I’m not pretending this is a recent discovery, I knew full well about the concept of “reward“, and actually use it a fair bit when spending evenings editing photo’s. What I don’t do, however, is take it on board in every day; that’s what today has hit home.

The Passion Approach (or, diving into passion)

If you’re anything like me you probably have a few hobbies that you’re truly passionate about. Maybe it’s reading, writing, or photography, and you tell people you love nothing more than to be  doing these activities… Yet you never do. This is my constant problem.

Despite telling people I love writing, despite having an imagination that swells with all kinds of plots and characters, I don’t actually make the time to BE passionate about my passion. Without even realising it, I hinder myself with excuses, by wasting my time doing other, less meaningful things, and then complaining I haven’t had time to do what I enjoy; I’ll have a mid-month crisis that I’m not investing time in my writing or my photography.

Then, on the other hand, sometimes I’ll be forced to focus on my passion, attending a writing class or being hired to shoot a wedding, and these will spur me on. Yesterday I had one such incident and I had an epiphany.

Yesterday, I was contacted by a Bride-to-be who wanted to hire us for her wedding. A friend had recommended us, she’d seen our portfolio, and now she wanted to book us. BOOM; That was it. Suddenly a euphoria began to surface, an excitement swelled within me; I was inspired. Was it simply the recognition?
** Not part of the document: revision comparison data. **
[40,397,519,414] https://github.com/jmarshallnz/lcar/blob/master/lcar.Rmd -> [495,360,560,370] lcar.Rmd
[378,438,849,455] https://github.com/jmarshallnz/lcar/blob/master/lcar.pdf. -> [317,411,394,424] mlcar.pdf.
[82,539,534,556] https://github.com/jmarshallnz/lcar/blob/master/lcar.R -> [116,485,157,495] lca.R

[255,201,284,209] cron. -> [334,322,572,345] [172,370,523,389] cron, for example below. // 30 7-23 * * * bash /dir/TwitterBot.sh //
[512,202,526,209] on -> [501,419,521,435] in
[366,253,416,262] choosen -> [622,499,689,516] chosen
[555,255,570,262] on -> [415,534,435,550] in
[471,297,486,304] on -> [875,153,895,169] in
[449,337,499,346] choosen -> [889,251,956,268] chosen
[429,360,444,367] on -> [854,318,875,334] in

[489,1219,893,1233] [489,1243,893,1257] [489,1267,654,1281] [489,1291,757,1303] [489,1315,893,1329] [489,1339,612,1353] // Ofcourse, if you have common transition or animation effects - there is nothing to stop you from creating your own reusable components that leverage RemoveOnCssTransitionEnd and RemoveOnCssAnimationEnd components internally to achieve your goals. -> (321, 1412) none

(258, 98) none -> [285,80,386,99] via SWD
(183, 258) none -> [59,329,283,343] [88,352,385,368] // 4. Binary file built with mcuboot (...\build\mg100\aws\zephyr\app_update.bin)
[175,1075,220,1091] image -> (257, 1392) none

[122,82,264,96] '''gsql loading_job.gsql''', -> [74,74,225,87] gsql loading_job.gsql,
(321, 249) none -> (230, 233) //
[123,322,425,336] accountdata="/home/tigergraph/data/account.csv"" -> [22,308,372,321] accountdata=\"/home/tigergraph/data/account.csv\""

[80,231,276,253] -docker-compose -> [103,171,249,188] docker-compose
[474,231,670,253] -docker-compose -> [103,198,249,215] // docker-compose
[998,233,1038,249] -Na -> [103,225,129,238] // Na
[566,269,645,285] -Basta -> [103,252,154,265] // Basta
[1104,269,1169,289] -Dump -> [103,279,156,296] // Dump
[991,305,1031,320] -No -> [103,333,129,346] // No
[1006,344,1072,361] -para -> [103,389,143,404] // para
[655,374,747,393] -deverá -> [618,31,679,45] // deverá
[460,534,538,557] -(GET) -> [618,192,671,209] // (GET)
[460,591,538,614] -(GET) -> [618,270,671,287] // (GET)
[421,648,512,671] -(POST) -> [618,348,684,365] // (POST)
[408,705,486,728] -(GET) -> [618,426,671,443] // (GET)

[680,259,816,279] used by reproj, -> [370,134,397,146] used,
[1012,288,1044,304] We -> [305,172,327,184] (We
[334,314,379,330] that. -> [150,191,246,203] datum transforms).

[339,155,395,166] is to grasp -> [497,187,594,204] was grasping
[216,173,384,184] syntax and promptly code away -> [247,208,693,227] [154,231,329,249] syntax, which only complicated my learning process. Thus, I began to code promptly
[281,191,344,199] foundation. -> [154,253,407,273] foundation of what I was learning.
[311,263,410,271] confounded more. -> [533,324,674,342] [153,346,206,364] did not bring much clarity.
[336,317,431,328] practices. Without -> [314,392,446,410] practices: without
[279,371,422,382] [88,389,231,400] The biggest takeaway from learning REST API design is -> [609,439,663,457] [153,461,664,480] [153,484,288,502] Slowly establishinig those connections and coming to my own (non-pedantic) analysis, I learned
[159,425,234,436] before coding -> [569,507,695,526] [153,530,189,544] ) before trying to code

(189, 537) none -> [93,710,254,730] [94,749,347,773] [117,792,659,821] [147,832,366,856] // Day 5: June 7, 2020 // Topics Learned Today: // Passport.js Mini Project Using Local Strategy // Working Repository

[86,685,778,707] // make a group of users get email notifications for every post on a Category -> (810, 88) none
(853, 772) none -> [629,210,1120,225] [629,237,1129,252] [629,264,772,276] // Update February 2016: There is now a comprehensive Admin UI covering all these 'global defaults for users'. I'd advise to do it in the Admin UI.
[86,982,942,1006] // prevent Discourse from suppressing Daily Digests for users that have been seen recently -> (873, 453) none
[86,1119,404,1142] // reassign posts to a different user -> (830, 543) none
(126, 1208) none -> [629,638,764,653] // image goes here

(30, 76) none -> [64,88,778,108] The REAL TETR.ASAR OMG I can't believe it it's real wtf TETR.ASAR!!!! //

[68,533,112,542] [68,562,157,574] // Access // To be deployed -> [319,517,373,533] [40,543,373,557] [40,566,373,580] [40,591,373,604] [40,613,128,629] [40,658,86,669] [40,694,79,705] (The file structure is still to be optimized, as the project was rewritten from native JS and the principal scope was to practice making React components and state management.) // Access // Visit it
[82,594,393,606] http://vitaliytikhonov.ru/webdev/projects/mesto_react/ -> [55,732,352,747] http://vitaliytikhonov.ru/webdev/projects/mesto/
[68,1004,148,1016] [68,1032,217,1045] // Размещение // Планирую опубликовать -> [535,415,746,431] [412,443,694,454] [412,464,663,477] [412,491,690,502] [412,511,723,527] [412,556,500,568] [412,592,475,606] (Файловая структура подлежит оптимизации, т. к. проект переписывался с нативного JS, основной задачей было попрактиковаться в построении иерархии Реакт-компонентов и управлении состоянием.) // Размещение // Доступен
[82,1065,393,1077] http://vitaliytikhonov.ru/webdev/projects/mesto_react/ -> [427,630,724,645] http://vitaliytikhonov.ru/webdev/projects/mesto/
It certainly felt incredible to have a complete stranger decide our work was good enough to capture her special day… But there was more to it. I was actually investing time into one of my big passions and that felt so good. This was my future coming together and it felt so right.

This is where the Passion Approach comes in. When I’m forced into spending my time on my passion I’m hit with a wave of positivity; a positivity I don’t even realise I’m missing until then. I’m always so much happier when I’ve spent time on my hobbies and my creative side and I need to remember to make time for them, rather than letting them slip.

This post might sound a bit… Strange. If I’m passionate about something, why do I need to be forced to do things? Why don’t I do things for the sake of doing them? But some hobbies and interests take a big investment of time and effort, and with the constant hubbub of every day life we can sometimes overlook them for easier options. I can often find time to fit in a video game, or a quick YouTube program, but I need to find time to fit in my creative hobbies too. I need to remember that these things are my passions for a reason; that I need to make time for them and to be… Well, passionate.